▸ **Exercise instructions**:
a - In the comments on pandemic strategy categories, which countries are named as belonging to the "elimination" category?
b - Pick up the comments on the pandemic strategy comparison where they end and write the next part.

Text passage: Begin

My comments:
1. The countries in the "elimination" category are: Australia, New Zealand, Iceland, South Korea, Japan. Note:
a. They are all islands. Well, ok, Korea isn't quite an island, but its only land border has been closed since 1950 so it's effectively an island. Islands are obviously far easier to shut off from the rest of the world, as all these "eliminationists" did.
b. They are relatively remote, especially the first three. Iceland? New Zealand? Seriously? And also tiny populations: NZ and Iceland together fewer people than in our Kowloon here in Hong Kong.
Taking these countries as exemplars is like giving a step ladder to a basketball player and then marvelling at how well he dunks the ball.
2. By contrast, the "mitigation" category countries all have land borders and much higher population densities than the "elimination" countries. Their GNP's also dwarf those of the "elimination" category (85:15). So any comparative measures of how their economies have performed (chart below) are rather dubious. Your classic apples and oranges.
3. At the time all this was kicking off -- in Feb/March 2020 -- the talk was all of "flattening the curve" labelled here as "mitigation". I remember! That was believed to be the best strategy. The only strategy as I recall, the only one, "based on the science"!

Text passage: End
Given information: Begin

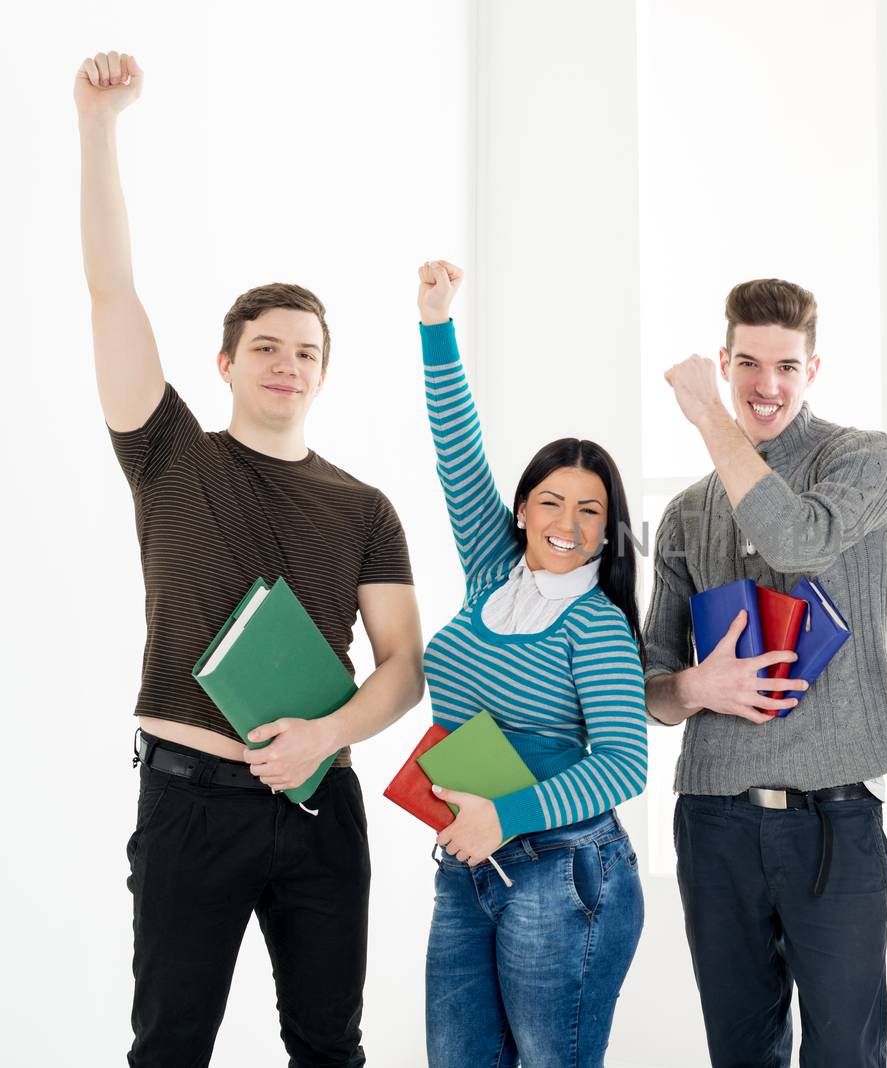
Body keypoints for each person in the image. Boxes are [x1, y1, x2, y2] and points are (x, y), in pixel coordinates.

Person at [79, 52, 425, 1066]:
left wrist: (324, 736)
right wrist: (98, 125)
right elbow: (110, 293)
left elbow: (402, 666)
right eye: (267, 346)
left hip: (321, 806)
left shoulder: (363, 505)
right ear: (226, 361)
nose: (288, 364)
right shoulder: (168, 451)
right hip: (190, 799)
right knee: (170, 1045)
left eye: (307, 351)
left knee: (329, 1046)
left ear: (324, 373)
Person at [642, 278, 887, 1067]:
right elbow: (653, 683)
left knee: (845, 1054)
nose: (766, 386)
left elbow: (795, 539)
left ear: (813, 369)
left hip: (835, 819)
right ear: (725, 361)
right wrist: (695, 688)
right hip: (715, 817)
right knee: (739, 1052)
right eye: (749, 364)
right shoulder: (689, 512)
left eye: (786, 367)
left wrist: (708, 419)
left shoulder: (865, 458)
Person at [414, 262, 648, 1068]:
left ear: (608, 531)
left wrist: (505, 817)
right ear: (521, 509)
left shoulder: (597, 625)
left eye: (590, 510)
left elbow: (625, 764)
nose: (566, 522)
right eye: (550, 501)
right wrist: (436, 325)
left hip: (563, 870)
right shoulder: (491, 572)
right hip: (467, 862)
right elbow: (457, 453)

Given information: End

▸ **Per-task answers**:
a - Australia, New Zealand, Iceland, South Korea, and Japan.

b -
4. I've said various times: there's many a PhD to be earned by analysing the connections between various levels of lockdown and the outcomes for this pandemic. This Lancet study is surely a contribution, but just that: a contribution. I don't buy its conclusion. Not quite yet, anyway.
From the Lancet article |
A better study would be the 50 states of the United States. They all handled the pandemic differently, depending on the Governor. Have a look at the difference between how each handled it and the outcome. That would be a more interesting study than the comparison of apples and oranges in the Lancet article. (Spoiler alert: Republican-run states did better than Dem-run ones).